I interviewed for job after job and thought surely this is the one. But sadly I didn't get them. I would walk into every interview and know this was the perfect job for me; only to find out through a letter that I hadn't been chosen. I got married, July 3 2010, and what a lovely day that was. It was the cornerstone of a season of change. Marriage did me good. I had a built in cheerleader.

So back to that journal entry on July 13 2010: "today I heard the Lord tell me He's preparing a place for me in a job. He's putting the things together . He gave me the impression that it was going to be the perfect place for me. That I would get a lot of satisfaction from it, and such. I like that confidence, so for now, I will continue to eat the manna. I choose to be grateful today. The Lord has provided greatly and I am thankful. I am happy where I am at today."

Wow, looking back, what a great testimony the Lord brought forward. The next month I landed the perfect job for me. One that fulfills me. One that let's me do the work of the church, but in the world. One that lets me use my gifts. I never thought that getting laid off would be a considered a blessing but God has a way of turning everything around for good. I choose to remember that today.

Thursday, March 24, 2011

Think globally, shop locally, and pull up a chair, this might take a minute.

I stirred up quite a crazy debate today. I said one thing about local businesses, and I was quickly flooded with opinions from both sides of debates. I think this is something that needs to be discussed.

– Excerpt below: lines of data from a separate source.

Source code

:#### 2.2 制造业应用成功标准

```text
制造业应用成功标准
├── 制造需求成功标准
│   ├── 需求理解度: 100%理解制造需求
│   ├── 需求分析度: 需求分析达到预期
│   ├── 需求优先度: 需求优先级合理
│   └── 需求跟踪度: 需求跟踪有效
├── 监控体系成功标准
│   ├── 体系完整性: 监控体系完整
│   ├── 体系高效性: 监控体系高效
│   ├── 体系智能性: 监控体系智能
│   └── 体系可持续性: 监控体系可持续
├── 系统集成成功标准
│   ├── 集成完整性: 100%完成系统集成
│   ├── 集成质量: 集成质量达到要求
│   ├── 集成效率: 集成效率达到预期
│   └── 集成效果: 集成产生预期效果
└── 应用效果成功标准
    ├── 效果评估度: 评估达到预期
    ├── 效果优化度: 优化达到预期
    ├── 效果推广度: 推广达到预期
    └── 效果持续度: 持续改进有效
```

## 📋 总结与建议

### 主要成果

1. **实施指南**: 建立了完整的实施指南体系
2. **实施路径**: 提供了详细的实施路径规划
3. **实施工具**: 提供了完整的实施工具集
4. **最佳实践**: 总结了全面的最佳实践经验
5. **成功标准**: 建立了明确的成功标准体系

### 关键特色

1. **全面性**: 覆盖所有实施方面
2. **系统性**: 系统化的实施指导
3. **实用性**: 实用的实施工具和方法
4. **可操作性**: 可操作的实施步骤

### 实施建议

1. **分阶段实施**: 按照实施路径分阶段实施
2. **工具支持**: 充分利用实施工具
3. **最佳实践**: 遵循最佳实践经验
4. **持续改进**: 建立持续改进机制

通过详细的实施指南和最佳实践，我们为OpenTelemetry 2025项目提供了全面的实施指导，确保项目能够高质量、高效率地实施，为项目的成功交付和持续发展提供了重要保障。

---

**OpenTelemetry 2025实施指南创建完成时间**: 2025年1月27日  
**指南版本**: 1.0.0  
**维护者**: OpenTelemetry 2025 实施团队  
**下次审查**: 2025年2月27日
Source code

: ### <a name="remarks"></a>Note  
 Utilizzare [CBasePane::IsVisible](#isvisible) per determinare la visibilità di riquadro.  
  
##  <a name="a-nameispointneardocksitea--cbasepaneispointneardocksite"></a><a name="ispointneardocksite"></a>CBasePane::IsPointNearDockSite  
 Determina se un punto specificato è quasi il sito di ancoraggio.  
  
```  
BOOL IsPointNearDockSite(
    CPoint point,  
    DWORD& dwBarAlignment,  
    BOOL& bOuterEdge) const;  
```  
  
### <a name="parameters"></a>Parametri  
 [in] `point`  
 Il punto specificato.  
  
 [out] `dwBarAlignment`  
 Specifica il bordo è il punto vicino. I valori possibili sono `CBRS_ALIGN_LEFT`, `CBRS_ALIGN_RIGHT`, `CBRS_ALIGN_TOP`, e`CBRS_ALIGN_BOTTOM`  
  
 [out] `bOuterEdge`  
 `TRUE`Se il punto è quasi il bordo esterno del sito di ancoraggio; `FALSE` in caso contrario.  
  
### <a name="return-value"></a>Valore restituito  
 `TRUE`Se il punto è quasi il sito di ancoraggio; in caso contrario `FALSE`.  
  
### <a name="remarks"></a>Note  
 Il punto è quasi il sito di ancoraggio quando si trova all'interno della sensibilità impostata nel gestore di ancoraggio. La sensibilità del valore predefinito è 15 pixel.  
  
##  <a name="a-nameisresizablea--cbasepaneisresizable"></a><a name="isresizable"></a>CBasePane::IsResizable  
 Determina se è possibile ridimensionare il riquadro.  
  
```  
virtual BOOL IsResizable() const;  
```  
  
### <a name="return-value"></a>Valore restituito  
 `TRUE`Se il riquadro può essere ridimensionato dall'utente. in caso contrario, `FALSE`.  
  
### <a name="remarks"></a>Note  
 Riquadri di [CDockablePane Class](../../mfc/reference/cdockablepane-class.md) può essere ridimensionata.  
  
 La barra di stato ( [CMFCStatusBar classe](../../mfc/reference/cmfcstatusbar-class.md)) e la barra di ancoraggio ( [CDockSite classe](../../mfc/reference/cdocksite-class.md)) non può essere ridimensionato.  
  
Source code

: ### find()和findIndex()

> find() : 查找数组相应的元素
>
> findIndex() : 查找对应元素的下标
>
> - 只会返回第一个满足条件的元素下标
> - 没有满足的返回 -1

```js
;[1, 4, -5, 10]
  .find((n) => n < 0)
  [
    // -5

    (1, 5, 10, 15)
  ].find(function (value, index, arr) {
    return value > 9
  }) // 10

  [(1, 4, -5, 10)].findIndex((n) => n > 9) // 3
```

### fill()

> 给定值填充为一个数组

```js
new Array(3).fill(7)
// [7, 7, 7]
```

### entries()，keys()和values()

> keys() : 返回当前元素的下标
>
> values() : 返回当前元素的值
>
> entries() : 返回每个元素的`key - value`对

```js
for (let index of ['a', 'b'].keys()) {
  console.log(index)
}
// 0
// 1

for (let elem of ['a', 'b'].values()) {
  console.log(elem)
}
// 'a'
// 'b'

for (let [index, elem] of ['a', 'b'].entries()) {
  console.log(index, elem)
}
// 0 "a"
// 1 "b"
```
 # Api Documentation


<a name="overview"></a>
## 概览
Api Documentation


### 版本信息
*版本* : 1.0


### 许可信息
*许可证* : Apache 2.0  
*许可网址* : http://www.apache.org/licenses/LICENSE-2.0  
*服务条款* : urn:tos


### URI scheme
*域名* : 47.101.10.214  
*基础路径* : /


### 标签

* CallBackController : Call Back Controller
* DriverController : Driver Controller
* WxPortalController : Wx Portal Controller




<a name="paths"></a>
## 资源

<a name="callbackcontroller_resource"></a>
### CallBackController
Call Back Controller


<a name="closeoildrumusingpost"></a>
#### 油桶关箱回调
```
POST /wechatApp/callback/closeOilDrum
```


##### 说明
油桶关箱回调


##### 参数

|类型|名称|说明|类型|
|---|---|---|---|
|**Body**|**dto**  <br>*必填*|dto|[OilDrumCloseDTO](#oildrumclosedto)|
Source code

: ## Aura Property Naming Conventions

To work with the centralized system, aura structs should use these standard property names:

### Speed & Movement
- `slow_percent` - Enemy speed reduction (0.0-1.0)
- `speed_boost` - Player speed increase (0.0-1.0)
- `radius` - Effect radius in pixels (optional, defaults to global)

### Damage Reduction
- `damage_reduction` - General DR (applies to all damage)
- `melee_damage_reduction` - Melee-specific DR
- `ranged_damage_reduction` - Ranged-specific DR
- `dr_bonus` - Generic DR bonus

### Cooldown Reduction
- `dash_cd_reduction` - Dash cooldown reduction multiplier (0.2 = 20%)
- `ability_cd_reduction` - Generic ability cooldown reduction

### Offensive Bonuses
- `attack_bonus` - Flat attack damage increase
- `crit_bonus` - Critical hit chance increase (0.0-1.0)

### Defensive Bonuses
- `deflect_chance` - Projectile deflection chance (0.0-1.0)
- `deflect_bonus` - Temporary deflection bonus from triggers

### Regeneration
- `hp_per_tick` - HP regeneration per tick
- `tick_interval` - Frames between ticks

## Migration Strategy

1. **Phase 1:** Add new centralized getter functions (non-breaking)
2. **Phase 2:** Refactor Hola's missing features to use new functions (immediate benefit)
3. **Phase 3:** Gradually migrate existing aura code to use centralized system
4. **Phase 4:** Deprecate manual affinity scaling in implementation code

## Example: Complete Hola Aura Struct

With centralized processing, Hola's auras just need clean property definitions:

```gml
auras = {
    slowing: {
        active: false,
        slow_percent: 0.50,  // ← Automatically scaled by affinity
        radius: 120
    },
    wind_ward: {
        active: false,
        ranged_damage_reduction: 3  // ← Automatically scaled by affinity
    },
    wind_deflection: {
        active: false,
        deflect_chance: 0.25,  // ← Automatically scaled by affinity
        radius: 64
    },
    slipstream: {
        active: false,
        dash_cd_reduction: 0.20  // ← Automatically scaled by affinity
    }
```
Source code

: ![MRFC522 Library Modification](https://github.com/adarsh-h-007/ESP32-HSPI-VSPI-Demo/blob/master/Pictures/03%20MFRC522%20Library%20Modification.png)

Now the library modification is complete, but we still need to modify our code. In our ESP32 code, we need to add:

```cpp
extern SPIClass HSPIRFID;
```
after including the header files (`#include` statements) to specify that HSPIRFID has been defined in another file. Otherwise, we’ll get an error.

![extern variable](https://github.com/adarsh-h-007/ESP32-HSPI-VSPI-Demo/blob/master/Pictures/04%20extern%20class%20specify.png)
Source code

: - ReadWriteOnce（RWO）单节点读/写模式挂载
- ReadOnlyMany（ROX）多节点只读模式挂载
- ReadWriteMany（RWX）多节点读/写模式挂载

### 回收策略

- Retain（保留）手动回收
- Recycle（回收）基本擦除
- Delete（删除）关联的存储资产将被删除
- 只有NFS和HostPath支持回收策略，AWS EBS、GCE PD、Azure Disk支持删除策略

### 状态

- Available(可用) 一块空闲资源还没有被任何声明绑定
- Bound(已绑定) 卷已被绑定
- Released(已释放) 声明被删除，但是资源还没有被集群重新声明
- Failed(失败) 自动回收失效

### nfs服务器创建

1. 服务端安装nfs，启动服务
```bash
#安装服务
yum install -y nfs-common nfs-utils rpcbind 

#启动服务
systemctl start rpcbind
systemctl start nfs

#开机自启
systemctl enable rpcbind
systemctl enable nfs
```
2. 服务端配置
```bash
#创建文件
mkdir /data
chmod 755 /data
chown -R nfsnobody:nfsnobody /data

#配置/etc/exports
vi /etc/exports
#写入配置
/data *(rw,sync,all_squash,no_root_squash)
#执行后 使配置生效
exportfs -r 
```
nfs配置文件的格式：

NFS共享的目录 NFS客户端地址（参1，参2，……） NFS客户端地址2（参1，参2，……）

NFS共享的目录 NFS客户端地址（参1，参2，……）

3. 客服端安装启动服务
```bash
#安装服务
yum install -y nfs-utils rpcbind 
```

I love local businesses, in fact, I come from a long line of personal business owners. In my short life have worked with many local businesses and enjoyed them.

All that being said, I have noticed a trend in Amarillo and I don't think that it's a very good marketing trend. I have affectionately called it "banking on local." This trend consists of local companies only differentiating themselves from the chains only by being local. I'm not impressed. People of Amarillo are a lot more creative than that, and if they aren't, there's another empty storefront.

Local companies must think globally, and be ingenious. Creative niches are how to get the job done. I have friends that own The Ground Cafe in Amarillo. This little coffee shop on the ground floor of the Chase Tower in downtown Amarillo has created such a buzz you'd think they were the original coffee shop in Amarillo. There are other local coffee shops, and yes there is Starbucks. They compete and very successfully I might add, because they know who they are, and they put themselves in the right place. They sell good coffee and they sell it at a smart price. I talked to them about this how microcosm of local versus out-of-towners, and this is what they said, "We wouldn't be here is Starbucks wasn't in town." They carved their place because a national chain brought relevance to their shop. They built The Ground Cafe about 8-9 years after Starbucks had been in town. There attitude to their customers is, "We don't want our customers to feel bad if they go to Starbucks, WE go to Starbucks." They don't see the national chain as competition, but a vehicle where by they can be seen and heard because they created a place in Amarillo. They are local, and they are good, and they compete because they are good at what they do (and they are the nicest people I know).

So, Amarillo business owners, I get it, you're local. I hear a loud and clear.... BUT, if you think that's enough, I think you're sadly mistaken.